This gives a brief summary of the architectures of 5 machines proposed for the interactive facility, followed by a table of comparisons. The machines are:
The B6700 is designed as a multi-tasking Algol machine with special purpose registers and instructions implementing the stack, procedure call mechanism and other features necessary in a block-structured Algol-like language.
A program address space consists of a stack and other variable-size segments: program segments (which cannot be modified) and data segments. All data, other than that on the stack, is accessed through descriptors.
Up to 3 identical central processors may initiate input/output on any of up to 3 I/O processors. All processors are connected to all memory modules (64K modules). Each I/O processor is capable of attaching to up to 20 peripheral units and to perform simultaneous operations on up to 10.
Every active job has an associated stack segment which contains variables, descriptors and control words. The latter enable the correct block structure to be maintained at procedure entry and exit.

ITEMS
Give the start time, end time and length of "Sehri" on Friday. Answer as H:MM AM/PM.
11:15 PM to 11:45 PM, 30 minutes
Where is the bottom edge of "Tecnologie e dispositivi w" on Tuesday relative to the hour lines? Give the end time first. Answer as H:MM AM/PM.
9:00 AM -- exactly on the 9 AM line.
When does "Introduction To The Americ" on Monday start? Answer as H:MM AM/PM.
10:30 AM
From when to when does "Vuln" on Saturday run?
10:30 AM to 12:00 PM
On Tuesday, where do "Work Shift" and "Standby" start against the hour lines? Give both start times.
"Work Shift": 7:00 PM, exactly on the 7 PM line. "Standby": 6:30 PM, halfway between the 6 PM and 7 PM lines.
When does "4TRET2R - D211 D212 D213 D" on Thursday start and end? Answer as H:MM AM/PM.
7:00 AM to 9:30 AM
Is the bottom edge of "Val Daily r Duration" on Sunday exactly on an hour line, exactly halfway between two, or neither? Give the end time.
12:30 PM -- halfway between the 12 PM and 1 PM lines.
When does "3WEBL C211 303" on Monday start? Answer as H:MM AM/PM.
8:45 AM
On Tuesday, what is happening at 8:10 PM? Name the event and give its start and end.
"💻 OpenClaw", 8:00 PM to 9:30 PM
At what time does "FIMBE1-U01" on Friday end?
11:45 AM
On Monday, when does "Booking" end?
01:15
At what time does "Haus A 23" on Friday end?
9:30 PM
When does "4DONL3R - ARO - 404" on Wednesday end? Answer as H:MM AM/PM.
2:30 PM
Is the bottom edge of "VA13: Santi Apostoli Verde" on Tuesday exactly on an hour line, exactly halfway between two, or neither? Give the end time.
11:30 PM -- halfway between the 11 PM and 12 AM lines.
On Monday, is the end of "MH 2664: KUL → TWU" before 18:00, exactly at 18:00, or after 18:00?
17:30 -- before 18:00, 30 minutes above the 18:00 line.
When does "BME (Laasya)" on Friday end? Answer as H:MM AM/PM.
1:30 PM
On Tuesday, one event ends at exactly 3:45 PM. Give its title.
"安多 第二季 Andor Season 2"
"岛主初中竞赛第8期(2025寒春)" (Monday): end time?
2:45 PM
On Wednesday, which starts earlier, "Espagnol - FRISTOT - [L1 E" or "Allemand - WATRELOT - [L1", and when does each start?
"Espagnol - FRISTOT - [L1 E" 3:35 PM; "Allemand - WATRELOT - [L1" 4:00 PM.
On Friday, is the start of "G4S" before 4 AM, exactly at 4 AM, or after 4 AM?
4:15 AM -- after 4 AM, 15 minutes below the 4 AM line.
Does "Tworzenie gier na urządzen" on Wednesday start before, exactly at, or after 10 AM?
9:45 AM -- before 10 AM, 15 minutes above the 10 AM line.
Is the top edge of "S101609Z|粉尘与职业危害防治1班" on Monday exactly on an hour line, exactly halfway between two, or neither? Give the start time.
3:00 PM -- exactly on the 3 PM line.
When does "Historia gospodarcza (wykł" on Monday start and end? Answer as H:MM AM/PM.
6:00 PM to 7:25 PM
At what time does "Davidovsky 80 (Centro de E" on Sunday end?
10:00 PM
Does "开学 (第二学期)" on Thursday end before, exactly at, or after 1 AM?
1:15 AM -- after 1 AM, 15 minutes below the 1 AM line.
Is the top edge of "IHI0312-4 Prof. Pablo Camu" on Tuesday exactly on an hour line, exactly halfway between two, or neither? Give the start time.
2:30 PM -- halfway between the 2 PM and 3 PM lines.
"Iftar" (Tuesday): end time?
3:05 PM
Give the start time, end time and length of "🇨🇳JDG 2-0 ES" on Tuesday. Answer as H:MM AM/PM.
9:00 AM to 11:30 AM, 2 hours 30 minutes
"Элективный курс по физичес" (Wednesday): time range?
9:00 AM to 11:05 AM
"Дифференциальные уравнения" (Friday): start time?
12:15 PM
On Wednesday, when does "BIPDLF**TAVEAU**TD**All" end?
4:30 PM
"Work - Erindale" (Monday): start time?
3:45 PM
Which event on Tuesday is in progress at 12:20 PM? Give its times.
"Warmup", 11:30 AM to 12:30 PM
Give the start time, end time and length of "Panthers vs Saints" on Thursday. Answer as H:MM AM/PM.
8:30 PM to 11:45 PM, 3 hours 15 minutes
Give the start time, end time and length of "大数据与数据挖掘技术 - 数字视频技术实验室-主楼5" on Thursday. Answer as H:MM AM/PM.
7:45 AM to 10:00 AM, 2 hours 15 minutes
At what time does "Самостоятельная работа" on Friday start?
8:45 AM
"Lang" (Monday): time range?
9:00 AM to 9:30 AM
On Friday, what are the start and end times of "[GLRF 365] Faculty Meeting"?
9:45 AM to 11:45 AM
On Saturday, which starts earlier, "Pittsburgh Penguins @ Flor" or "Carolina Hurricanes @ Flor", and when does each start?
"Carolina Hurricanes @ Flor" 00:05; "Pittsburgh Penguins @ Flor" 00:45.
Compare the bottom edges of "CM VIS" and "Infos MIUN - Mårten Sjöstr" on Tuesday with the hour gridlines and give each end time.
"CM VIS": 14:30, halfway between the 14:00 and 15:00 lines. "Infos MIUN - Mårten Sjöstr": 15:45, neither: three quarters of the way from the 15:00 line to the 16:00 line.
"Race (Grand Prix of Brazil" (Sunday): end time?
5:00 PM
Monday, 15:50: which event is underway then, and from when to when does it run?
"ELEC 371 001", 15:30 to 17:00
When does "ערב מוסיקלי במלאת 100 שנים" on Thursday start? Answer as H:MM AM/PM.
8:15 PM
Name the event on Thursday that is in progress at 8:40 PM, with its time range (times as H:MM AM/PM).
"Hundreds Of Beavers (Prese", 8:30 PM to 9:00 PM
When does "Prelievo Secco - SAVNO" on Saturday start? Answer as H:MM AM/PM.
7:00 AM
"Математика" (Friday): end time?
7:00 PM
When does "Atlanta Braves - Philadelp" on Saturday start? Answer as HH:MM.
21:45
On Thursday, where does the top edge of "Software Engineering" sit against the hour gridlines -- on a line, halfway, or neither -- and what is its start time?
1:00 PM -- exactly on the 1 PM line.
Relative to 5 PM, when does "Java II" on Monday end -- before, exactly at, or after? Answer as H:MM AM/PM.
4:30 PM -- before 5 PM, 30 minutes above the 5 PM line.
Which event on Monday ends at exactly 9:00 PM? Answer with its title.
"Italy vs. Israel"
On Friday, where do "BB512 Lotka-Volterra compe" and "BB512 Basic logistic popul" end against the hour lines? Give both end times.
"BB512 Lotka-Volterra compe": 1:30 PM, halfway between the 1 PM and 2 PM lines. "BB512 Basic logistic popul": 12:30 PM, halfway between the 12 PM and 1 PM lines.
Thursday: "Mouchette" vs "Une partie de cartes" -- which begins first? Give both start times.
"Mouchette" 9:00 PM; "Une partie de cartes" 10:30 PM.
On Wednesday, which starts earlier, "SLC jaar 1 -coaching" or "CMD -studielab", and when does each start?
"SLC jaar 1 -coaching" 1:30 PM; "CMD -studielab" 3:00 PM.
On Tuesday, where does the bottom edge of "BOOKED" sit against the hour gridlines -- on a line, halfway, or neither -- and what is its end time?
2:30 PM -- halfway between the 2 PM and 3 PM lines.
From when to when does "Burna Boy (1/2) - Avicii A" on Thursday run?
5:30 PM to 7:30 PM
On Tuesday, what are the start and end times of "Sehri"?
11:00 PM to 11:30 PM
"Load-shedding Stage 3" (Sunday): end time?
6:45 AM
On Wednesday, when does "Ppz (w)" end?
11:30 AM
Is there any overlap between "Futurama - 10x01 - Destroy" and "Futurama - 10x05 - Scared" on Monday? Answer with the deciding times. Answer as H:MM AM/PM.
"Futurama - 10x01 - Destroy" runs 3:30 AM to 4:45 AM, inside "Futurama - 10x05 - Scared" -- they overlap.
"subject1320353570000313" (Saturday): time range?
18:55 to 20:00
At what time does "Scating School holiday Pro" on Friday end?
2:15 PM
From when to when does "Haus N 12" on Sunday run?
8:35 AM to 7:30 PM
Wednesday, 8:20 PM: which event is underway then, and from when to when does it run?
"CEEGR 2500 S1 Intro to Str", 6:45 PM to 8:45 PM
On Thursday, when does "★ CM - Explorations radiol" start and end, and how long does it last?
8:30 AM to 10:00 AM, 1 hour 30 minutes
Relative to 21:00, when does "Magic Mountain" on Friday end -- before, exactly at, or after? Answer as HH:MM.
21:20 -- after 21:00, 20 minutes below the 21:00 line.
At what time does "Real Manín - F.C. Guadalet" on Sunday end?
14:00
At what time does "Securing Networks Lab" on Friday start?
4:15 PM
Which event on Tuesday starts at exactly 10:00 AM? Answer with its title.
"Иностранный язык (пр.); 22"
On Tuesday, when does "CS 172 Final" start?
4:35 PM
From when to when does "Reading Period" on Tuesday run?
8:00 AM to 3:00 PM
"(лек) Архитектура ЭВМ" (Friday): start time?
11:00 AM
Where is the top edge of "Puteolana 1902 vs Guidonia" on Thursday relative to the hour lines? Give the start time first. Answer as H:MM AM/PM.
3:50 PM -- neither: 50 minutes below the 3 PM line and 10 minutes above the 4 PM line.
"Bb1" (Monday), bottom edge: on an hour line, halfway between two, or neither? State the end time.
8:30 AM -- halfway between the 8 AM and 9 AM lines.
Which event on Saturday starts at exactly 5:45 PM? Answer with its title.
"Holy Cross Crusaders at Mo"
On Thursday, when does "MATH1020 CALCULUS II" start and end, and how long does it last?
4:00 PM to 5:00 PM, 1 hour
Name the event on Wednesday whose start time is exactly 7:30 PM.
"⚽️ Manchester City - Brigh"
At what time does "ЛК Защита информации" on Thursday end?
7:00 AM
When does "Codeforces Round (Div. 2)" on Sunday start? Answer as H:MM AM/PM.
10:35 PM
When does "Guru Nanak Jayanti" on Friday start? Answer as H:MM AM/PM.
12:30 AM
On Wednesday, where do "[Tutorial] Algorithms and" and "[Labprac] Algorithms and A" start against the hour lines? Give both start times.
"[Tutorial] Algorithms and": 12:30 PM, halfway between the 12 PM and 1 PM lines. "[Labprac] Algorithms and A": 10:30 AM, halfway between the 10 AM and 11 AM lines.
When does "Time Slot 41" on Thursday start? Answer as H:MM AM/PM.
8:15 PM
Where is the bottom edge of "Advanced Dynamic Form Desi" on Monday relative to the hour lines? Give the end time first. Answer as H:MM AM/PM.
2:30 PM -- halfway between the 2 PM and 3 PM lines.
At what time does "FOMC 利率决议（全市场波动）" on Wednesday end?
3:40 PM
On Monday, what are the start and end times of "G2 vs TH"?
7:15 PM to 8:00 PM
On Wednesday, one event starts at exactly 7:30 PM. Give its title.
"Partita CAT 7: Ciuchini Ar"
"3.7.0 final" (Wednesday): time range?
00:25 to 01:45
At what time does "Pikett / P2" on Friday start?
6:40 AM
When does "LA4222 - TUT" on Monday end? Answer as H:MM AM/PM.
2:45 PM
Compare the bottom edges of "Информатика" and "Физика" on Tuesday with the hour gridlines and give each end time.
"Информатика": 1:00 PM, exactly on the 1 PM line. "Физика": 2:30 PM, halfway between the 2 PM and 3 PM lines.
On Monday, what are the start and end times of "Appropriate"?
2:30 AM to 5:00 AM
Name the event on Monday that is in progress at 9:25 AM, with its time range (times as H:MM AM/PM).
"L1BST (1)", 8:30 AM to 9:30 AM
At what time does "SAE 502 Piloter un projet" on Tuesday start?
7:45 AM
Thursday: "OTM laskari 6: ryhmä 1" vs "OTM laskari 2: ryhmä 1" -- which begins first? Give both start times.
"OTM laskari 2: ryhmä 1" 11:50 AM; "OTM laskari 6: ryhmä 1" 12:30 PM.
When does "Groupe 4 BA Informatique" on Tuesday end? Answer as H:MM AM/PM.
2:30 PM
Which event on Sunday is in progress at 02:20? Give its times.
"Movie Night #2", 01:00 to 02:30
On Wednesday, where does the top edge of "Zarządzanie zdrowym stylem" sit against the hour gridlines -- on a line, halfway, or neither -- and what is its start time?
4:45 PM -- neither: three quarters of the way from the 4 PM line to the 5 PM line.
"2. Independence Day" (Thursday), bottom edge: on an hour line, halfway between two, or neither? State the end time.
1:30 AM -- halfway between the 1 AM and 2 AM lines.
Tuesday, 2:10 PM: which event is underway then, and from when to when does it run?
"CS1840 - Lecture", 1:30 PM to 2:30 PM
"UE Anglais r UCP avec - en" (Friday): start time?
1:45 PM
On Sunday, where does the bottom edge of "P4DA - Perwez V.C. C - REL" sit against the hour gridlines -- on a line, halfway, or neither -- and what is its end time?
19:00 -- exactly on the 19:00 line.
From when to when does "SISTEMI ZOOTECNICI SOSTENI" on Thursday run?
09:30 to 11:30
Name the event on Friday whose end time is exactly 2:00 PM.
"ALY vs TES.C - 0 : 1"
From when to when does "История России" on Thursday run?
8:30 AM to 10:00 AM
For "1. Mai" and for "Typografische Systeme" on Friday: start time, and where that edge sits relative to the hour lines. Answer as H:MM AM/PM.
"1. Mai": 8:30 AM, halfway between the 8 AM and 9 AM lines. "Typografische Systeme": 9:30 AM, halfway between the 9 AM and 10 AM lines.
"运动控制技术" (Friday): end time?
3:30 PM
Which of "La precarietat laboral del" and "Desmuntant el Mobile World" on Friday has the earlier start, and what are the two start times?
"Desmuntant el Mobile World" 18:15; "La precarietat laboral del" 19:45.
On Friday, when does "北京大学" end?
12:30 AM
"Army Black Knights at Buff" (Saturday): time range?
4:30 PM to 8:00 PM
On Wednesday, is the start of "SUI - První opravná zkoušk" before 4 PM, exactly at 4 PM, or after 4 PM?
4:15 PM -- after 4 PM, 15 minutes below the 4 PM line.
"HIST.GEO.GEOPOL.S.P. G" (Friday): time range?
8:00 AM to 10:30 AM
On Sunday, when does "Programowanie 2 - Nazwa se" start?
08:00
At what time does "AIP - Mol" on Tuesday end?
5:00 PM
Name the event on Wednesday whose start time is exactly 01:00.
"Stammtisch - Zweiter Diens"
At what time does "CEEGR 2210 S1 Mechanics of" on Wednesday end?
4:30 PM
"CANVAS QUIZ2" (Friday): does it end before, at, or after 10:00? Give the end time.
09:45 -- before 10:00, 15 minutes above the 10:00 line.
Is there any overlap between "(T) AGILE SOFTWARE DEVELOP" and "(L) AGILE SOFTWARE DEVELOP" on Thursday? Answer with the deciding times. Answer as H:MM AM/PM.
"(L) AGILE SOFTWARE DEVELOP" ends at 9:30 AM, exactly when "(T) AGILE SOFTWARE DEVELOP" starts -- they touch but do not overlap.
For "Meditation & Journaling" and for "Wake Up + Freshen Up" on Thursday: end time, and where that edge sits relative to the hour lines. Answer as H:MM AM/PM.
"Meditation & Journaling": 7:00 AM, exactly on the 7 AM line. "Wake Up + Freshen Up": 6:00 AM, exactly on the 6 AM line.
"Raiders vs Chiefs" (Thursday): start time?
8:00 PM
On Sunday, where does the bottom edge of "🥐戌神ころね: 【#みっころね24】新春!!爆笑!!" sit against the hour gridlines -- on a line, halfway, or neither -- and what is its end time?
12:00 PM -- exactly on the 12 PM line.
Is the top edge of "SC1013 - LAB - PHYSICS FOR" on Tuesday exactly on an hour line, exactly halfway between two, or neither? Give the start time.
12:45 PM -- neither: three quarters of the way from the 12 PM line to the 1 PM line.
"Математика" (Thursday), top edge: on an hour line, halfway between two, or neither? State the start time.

WHAT YOU WILL DO
[1] In the architecture summary, how many peripheral units can each I/O processor attach to?
[2] Using the architecture summary, explain why the stack segment of each active job contains control words.
[3] From the architecture summary, extract the passage starting at "Up to 3 identical" and ending at "on up to 10.".

SOLUTION LIST
[1] Each I/O processor can attach to up to 20 peripheral units.

[2] The control words allow the correct block structure to be maintained at procedure entry and exit.

[3]
Up to 3 identical central processors may initiate input/output on any of up to 3 I/O processors. All processors are connected to all memory modules (64K modules). Each I/O processor is capable of attaching to up to 20 peripheral units and to perform simultaneous operations on up to 10.